Do the allegations hold water?
Factory Labs 首席执行官 Nick Almond 表示,SEC 要求强制开源加密wallet注册为经纪自营商的论点是错误的。
“For me, it’s about custody — the degree of sovereign control that users have over their assets,” he said. “If they don’t have custody of their funds at all, they’re not a broker-dealer.” Traditionally, a broker-dealer is a party that trades securities on behalf of others.
For example, according to the official definition of the US SEC, "a broker-dealer is any person engaged in the business of buying and selling securities for the accounts of others", but MetaMask's Swap service is essentially a "robot" controlled by users who want to execute their own transactions.
This view is consistent with the interpretation of U.S. District Judge Katherine Failla, who dismissed similar charges brought by the SEC against Coinbase Wallet in the case on March 27. The judge said at the time that since it is a self-custodial wallet and users can control their own funds, neither Coinbase nor Coinbase Wallet can be called brokers.
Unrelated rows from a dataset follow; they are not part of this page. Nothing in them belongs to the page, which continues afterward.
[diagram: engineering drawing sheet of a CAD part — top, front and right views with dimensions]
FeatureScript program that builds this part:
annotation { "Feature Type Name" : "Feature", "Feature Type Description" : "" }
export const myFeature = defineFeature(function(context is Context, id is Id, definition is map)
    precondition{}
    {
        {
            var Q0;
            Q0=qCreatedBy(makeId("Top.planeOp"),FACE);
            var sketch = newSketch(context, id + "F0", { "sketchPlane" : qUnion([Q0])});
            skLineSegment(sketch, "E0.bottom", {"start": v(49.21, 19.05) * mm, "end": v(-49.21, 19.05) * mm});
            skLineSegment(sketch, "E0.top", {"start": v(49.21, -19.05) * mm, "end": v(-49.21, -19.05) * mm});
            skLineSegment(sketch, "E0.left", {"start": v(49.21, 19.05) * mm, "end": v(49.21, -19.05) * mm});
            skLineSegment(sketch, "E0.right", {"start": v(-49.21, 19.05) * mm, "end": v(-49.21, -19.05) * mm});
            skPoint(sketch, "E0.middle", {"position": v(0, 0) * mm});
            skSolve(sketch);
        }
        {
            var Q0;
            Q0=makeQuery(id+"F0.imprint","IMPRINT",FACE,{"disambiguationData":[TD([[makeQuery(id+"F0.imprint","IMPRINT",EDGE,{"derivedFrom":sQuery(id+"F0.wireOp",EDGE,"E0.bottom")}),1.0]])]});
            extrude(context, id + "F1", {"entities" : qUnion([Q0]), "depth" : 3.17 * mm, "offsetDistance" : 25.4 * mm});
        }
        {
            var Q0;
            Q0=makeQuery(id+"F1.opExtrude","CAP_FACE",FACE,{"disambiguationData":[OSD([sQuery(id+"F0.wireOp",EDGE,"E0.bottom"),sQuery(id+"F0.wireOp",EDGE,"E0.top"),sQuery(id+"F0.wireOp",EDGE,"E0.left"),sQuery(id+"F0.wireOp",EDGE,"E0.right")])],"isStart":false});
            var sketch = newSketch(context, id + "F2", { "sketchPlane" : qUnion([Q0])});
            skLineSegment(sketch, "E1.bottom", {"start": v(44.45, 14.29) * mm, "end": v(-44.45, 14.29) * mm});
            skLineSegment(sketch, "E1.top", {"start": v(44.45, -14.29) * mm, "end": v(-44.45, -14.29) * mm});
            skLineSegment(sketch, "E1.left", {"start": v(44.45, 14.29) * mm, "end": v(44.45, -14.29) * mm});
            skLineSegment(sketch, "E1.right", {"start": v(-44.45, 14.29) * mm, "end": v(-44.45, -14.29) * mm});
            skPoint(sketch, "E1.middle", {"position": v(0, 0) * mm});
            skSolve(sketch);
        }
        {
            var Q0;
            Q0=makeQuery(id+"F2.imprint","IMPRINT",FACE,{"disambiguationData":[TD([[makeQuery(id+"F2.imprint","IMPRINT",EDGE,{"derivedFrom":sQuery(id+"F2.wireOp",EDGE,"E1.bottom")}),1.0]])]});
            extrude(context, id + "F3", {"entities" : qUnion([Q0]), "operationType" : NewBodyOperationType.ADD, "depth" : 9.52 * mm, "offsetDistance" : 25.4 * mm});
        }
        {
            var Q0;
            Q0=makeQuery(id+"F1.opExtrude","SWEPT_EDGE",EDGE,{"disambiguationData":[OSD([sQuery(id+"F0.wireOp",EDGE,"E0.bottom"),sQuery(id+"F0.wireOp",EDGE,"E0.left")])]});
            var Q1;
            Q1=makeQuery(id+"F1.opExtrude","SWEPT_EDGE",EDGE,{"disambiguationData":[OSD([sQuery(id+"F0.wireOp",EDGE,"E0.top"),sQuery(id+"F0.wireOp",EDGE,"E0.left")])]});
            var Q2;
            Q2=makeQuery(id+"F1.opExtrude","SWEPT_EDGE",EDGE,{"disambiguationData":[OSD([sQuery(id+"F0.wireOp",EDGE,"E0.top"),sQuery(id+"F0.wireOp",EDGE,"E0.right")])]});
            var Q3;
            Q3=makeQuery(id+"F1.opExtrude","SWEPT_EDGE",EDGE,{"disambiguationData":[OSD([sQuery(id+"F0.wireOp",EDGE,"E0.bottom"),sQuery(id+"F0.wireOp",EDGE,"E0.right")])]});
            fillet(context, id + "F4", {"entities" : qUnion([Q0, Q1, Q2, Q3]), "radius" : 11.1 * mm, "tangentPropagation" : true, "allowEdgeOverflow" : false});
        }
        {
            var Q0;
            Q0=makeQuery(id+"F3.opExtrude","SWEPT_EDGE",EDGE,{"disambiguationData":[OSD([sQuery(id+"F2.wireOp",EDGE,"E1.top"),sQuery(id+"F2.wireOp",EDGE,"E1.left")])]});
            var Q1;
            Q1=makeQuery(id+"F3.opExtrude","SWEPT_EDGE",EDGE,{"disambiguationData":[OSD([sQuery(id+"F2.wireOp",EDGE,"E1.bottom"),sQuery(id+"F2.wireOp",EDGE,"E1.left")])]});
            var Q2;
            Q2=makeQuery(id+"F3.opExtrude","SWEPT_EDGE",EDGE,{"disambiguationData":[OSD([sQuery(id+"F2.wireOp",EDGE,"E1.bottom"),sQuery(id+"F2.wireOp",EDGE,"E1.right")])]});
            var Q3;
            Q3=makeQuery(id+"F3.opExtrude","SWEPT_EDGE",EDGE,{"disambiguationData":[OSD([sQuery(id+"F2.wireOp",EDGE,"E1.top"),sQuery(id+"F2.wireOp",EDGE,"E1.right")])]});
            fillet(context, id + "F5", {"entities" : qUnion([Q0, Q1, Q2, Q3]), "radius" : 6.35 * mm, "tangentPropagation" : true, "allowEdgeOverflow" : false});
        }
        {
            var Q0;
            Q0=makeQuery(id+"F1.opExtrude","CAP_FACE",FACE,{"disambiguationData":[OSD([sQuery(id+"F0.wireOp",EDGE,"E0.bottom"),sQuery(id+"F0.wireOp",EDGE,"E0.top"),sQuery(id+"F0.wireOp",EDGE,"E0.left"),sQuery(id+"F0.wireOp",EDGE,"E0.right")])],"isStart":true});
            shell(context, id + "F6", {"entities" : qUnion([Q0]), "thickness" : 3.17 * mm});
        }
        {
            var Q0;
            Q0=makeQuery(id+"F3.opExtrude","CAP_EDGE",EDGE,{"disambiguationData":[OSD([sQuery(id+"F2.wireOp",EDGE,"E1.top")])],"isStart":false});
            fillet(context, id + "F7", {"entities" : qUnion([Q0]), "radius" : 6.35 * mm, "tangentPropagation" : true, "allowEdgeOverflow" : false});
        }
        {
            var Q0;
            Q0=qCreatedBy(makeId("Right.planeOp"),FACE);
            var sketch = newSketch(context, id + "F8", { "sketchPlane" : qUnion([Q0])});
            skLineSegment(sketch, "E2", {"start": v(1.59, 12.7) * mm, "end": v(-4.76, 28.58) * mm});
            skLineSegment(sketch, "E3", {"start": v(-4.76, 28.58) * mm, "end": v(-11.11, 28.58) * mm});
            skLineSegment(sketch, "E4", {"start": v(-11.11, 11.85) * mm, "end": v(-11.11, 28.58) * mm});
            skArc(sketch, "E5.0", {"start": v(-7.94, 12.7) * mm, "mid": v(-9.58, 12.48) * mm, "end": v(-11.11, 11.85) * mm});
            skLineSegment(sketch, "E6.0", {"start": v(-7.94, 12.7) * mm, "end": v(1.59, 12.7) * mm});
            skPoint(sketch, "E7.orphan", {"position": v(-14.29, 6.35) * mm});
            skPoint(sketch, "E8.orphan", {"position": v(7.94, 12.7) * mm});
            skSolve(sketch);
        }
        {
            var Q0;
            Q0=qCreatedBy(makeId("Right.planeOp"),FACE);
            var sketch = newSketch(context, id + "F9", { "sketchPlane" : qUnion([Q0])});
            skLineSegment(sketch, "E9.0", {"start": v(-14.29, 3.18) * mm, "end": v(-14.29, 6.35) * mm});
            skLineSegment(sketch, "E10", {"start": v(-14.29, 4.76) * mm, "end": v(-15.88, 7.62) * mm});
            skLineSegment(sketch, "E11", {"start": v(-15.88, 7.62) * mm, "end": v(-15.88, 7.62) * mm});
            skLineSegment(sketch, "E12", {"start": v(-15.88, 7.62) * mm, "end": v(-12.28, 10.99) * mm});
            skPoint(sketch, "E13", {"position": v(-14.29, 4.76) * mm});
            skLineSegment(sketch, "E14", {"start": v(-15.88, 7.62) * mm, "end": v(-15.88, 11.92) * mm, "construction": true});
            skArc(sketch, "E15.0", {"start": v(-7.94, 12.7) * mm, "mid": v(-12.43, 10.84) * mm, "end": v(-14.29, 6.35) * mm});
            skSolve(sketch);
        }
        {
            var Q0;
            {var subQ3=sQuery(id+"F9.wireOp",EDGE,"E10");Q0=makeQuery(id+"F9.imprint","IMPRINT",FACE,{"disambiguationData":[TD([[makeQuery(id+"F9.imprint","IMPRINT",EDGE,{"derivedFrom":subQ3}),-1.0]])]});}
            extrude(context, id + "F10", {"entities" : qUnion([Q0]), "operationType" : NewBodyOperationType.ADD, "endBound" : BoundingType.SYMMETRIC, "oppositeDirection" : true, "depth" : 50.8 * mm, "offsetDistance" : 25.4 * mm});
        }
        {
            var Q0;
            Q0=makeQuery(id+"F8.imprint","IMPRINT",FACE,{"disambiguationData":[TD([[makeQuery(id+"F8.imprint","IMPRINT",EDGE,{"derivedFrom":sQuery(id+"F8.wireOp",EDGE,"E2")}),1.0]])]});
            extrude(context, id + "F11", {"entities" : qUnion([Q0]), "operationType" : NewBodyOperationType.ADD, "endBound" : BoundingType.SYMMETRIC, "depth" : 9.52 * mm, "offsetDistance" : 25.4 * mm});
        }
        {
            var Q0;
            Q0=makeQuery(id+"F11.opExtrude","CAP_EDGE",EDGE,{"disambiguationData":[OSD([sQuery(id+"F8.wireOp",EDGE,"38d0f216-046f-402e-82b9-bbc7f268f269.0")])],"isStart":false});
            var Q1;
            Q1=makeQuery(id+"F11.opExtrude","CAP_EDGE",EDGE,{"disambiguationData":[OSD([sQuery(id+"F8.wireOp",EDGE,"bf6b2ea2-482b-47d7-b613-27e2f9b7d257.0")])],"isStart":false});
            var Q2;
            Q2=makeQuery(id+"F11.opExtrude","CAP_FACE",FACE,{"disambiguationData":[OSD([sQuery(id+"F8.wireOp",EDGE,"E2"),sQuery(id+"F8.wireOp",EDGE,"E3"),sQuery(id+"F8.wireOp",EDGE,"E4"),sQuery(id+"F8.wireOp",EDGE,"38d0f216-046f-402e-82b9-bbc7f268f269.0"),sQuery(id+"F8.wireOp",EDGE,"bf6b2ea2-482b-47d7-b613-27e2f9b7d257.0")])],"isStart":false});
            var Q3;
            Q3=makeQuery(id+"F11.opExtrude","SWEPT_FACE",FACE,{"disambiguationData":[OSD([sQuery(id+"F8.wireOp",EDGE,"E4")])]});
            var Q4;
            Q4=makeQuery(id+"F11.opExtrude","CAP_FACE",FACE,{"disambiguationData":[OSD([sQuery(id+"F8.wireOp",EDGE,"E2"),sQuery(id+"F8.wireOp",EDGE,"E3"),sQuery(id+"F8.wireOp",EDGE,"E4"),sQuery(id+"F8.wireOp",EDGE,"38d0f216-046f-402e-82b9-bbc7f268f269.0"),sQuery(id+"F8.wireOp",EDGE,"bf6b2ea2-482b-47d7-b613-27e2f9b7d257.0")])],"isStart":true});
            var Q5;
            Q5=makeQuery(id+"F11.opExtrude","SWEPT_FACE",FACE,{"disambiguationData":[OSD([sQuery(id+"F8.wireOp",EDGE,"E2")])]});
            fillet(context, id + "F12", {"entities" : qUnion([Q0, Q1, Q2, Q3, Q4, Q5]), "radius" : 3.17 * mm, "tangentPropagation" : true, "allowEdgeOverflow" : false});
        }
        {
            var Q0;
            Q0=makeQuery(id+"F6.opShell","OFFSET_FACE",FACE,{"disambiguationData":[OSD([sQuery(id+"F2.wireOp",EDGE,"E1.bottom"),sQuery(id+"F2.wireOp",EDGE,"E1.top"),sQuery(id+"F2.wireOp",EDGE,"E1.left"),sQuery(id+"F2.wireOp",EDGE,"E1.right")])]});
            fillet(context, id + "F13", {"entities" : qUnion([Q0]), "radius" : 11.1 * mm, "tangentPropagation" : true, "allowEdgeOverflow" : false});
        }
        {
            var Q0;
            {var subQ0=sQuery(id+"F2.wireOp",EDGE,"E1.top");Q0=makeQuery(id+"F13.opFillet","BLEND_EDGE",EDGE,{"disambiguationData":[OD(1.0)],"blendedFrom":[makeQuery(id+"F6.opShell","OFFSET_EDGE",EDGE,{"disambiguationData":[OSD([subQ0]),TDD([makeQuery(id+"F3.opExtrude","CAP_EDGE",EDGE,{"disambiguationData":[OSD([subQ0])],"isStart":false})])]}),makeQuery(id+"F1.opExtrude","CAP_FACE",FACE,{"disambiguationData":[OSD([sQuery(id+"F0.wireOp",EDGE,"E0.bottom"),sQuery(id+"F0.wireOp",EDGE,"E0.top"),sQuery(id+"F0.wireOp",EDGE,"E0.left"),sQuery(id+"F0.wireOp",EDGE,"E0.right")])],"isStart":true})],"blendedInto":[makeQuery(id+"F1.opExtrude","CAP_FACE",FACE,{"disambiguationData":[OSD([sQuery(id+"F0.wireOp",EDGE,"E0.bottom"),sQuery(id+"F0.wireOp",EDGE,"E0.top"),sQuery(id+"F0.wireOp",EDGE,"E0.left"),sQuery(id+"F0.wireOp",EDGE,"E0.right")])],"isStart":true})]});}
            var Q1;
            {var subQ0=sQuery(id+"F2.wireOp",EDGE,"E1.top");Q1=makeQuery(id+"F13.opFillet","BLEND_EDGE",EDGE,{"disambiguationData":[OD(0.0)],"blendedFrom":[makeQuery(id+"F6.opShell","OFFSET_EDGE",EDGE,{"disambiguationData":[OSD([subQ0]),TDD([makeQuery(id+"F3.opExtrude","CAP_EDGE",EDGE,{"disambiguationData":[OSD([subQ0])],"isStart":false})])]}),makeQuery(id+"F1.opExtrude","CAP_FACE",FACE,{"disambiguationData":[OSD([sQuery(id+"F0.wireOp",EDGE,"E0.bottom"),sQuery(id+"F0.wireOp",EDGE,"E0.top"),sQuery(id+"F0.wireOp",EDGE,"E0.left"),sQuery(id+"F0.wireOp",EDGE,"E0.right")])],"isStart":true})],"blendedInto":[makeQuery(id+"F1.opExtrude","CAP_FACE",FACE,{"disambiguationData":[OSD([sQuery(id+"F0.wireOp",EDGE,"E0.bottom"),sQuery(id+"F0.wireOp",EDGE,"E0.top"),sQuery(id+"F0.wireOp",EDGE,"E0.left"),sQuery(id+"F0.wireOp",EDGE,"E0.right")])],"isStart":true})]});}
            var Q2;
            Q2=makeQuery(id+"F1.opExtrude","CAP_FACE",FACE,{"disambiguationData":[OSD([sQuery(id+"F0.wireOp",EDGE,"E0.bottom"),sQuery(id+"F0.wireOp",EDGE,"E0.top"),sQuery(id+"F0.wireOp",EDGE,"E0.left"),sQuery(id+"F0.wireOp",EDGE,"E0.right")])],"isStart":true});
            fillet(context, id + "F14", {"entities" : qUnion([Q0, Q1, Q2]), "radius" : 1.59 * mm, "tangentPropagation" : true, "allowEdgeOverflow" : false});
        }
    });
Tuyo founder Jorge Izquierdo said that Consensys and MetaMask are in the same situation. He posted on the X platform that it provides non-custodial smartcontractThere is no difference between support and "providing a UI for any random swap". The only problem is that Consensys charges a fee for providing the swap service.
The same goes for the accusations against the MetaMask staking service, which acts as an “intermediary” between users and decentralized protocols Lido and Rocket Pool that don’t actually exist, with Nick Almond describing the staking service as more of a “UI interface.”
Almond 表示:「将 UI 前端等同于银行或其他类似事物的想法有点蠢,因为任何人都可以直接与智能合约交互,甚至可以在本地运行前端。」
In other words, as long as Ethereum keeps running, MetaMask is just a way to access the protocol, and the protocol will exist indefinitely.
So far this year, the SEC has issued notices, filed lawsuits, or reached settlements with a number of crypto companies focused on Ethereum and DeFi, including ShapeShift, TradeStation, and Uniswap. According to Bloomberg, the agency is also investigating the Ethereum Foundation.
Consensys responded to the new lawsuit by saying: “We firmly believe that the SEC is not authorized to regulate software interfaces such as MetaMask, and we will continue to vigorously seek a ruling on these issues in Texas because they are not only important to our company, but also to the web3 Future success is also important.”